Division of Cardiology, Duke Clinical Research Institute, Duke University Medical Center, Durham, North Carolina.
Division of Cardiology, UCLA (University of California, Los Angeles).
JAMA Cardiol. 2017 Jun 1;2(6):685-688. doi: 10.1001/jamacardio.2017.0630.
Conflicting data have emerged on the efficacy of implantable cardioverter defibrillators (ICDs) for primary prevention of sudden cardiac death (primary prevention ICDs) in patients with nonischemic cardiomyopathy.
To investigate the association of primary prevention ICDs with all-cause mortality in patients with nonischemic cardiomyopathy.
PubMed was searched from January 1, 2000, through October 31, 2016, for the terms implantable defibrillator OR implantable cardioverter defibrillator AND non-ischemic cardiomyopathy. Additional references were identified from bibliographies of pertinent articles and queries to experts in this field.
Inclusion criteria consisted of a randomized clinical trial design and comparison of the ICD with medical therapy (control) in at least 100 patients with nonischemic cardiomyopathy. In addition, studies had to report on all-cause mortality during a follow-up period of at least 12 months and be published in English. The search yielded 10 studies, of which only 1 met the inclusion criteria. A search of bibliographies of pertinent articles and queries of experts in this field led to 3 additional studies.

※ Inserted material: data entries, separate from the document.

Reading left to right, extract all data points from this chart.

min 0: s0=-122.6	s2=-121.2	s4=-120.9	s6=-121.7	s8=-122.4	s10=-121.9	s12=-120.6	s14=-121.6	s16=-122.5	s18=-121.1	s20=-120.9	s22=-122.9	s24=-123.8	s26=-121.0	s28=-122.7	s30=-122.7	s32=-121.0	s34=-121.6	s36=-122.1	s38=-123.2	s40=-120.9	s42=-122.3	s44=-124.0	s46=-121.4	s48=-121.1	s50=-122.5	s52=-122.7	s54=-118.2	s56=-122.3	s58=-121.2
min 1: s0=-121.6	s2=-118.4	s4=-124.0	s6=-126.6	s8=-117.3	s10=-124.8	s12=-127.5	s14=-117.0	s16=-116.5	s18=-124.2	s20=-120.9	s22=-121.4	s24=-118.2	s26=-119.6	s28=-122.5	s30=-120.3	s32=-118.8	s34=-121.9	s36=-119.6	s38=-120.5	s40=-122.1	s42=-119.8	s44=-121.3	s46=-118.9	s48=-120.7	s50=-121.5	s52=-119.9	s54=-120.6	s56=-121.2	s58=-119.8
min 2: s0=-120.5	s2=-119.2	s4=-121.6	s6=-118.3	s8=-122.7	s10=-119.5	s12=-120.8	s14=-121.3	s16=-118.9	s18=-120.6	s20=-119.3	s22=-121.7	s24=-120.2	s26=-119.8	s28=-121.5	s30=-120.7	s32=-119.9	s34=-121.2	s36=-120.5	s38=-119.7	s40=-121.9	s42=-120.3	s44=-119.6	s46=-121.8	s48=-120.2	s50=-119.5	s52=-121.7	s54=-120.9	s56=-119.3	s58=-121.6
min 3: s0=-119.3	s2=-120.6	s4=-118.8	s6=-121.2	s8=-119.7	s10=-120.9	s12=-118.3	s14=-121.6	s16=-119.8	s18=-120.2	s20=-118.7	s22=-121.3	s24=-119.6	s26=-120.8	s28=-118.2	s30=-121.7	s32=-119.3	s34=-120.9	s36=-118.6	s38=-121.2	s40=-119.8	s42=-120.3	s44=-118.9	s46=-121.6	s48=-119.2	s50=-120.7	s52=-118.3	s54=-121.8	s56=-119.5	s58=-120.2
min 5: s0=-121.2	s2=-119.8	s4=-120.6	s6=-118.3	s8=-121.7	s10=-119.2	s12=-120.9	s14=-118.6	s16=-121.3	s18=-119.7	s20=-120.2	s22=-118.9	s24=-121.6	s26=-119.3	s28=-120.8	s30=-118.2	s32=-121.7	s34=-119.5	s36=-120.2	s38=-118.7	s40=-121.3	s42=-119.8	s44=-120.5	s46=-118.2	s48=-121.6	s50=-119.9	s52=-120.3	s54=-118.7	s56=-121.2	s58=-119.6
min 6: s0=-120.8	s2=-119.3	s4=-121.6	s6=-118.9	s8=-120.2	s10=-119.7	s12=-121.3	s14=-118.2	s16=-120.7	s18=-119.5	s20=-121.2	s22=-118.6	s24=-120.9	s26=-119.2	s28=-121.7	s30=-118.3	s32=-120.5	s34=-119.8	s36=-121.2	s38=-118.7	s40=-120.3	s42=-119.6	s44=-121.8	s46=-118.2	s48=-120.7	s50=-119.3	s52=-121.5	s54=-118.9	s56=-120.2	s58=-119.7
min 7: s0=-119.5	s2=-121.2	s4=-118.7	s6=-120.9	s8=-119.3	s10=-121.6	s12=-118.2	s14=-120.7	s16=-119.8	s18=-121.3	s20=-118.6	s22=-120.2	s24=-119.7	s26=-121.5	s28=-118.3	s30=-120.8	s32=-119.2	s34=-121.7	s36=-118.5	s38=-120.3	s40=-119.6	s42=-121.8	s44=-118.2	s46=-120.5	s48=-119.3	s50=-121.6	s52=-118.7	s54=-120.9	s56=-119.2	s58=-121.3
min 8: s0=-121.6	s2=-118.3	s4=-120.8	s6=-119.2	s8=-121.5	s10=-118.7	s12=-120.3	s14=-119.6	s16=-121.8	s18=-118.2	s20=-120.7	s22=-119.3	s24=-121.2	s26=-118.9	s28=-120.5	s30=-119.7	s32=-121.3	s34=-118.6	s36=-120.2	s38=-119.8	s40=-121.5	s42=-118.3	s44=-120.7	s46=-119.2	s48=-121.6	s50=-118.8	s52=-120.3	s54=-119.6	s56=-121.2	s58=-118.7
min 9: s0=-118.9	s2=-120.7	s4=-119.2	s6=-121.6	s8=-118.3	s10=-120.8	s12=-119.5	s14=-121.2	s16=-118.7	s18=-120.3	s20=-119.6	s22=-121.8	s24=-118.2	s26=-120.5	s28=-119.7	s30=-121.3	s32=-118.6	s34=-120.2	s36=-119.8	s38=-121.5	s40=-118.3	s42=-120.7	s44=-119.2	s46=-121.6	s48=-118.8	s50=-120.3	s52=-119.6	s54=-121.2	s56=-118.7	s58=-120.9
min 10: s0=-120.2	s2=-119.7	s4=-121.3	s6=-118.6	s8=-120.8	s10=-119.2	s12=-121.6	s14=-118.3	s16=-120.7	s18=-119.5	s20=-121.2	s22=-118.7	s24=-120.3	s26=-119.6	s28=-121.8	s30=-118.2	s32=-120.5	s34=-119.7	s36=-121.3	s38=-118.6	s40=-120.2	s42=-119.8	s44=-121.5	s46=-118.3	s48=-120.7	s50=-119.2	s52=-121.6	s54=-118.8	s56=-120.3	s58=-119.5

The PRISMA guidelines were used to abstract data and assess data quality and validity. Data were pooled using fixed- and random-effects models.
The primary end point was all-cause mortality. Before data collection started, primary prevention ICDs were hypothesized to reduce all-cause mortality among patients with nonischemic cardiomyopathy.
Four randomized clinical trials met the selection criteria and included 1874 unique patients; 937 were in the ICD group and 937 in the control group. Pooling data from these trials showed a significant reduction in all-cause mortality with an ICD (hazard ratio, 0.75; 95% CI, 0.61-0.93; P = .008; P = .87 for heterogeneity).
Primary prevention ICDs are efficacious at reducing all-cause mortality among patients with nonischemic cardiomyopathy. These findings support professional guidelines that recommend the use of ICDs in such patients.
在非缺血性心肌病患者中,植入式心脏复律除颤器(ICD)用于一级预防心源性猝死(一级预防 ICD)的疗效存在相互矛盾的数据。
研究一级预防 ICD 与非缺血性心肌病患者全因死亡率的相关性。
从 2000 年 1 月 1 日至 2016 年 10 月 31 日,通过 PubMed 搜索了植入式除颤器或植入式心脏复律除颤器和非缺血性心肌病的术语。从相关文章的参考文献和对该领域专家的查询中确定了其他参考文献。
纳入标准包括随机临床试验设计,以及至少 100 例非缺血性心肌病患者中 ICD 与药物治疗(对照组)的比较。此外,研究必须报告至少 12 个月的随访期间的全因死亡率,并且必须用英文发表。搜索产生了 10 项研究,其中只有 1 项符合纳入标准。对相关文章的参考文献进行搜索和对该领域专家的查询导致了另外 3 项研究。
使用 PRISMA 指南提取数据并评估数据质量和有效性。使用固定效应和随机效应模型对数据进行汇总。
主要终点是全因死亡率。在开始收集数据之前,假设一级预防 ICD 可降低非缺血性心肌病患者的全因死亡率。
四项符合选择标准的随机临床试验纳入了 1874 例独特患者;937 例在 ICD 组,937 例在对照组。汇总这些试验的数据显示,ICD 可显著降低全因死亡率(危险比,0.75;95%CI,0.61-0.93;P = .008;P = .87 用于异质性)。
一级预防 ICD 可有效降低非缺血性心肌病患者的全因死亡率。这些发现支持专业指南,建议在这些患者中使用 ICD。